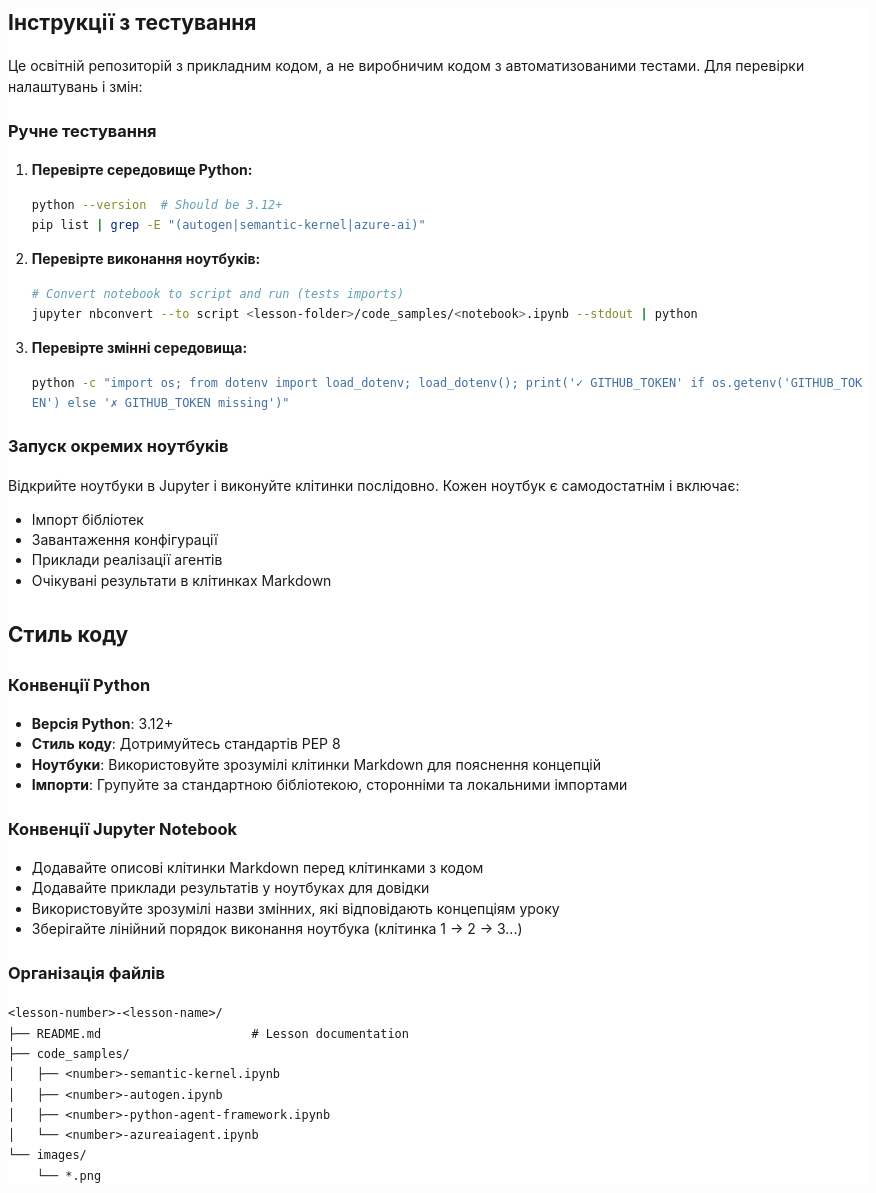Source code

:## Інструкції з тестування

Це освітній репозиторій з прикладним кодом, а не виробничим кодом з автоматизованими тестами. Для перевірки налаштувань і змін:

### Ручне тестування

1. **Перевірте середовище Python:**
   ```bash
   python --version  # Should be 3.12+
   pip list | grep -E "(autogen|semantic-kernel|azure-ai)"
   ```

2. **Перевірте виконання ноутбуків:**
   ```bash
   # Convert notebook to script and run (tests imports)
   jupyter nbconvert --to script <lesson-folder>/code_samples/<notebook>.ipynb --stdout | python
   ```

3. **Перевірте змінні середовища:**
   ```bash
   python -c "import os; from dotenv import load_dotenv; load_dotenv(); print('✓ GITHUB_TOKEN' if os.getenv('GITHUB_TOKEN') else '✗ GITHUB_TOKEN missing')"
   ```

### Запуск окремих ноутбуків

Відкрийте ноутбуки в Jupyter і виконуйте клітинки послідовно. Кожен ноутбук є самодостатнім і включає:
- Імпорт бібліотек
- Завантаження конфігурації
- Приклади реалізації агентів
- Очікувані результати в клітинках Markdown

## Стиль коду

### Конвенції Python

- **Версія Python**: 3.12+
- **Стиль коду**: Дотримуйтесь стандартів PEP 8
- **Ноутбуки**: Використовуйте зрозумілі клітинки Markdown для пояснення концепцій
- **Імпорти**: Групуйте за стандартною бібліотекою, сторонніми та локальними імпортами

### Конвенції Jupyter Notebook

- Додавайте описові клітинки Markdown перед клітинками з кодом
- Додавайте приклади результатів у ноутбуках для довідки
- Використовуйте зрозумілі назви змінних, які відповідають концепціям уроку
- Зберігайте лінійний порядок виконання ноутбука (клітинка 1 → 2 → 3...)

### Організація файлів

```
<lesson-number>-<lesson-name>/
├── README.md                     # Lesson documentation
├── code_samples/
│   ├── <number>-semantic-kernel.ipynb
│   ├── <number>-autogen.ipynb
│   ├── <number>-python-agent-framework.ipynb
│   └── <number>-azureaiagent.ipynb
└── images/
    └── *.png
```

▸ **Instructions to follow**: Copy each line of the listing that carries the word "тестування".

▸ **Reply to the task**:
:## Інструкції з тестування
### Ручне тестування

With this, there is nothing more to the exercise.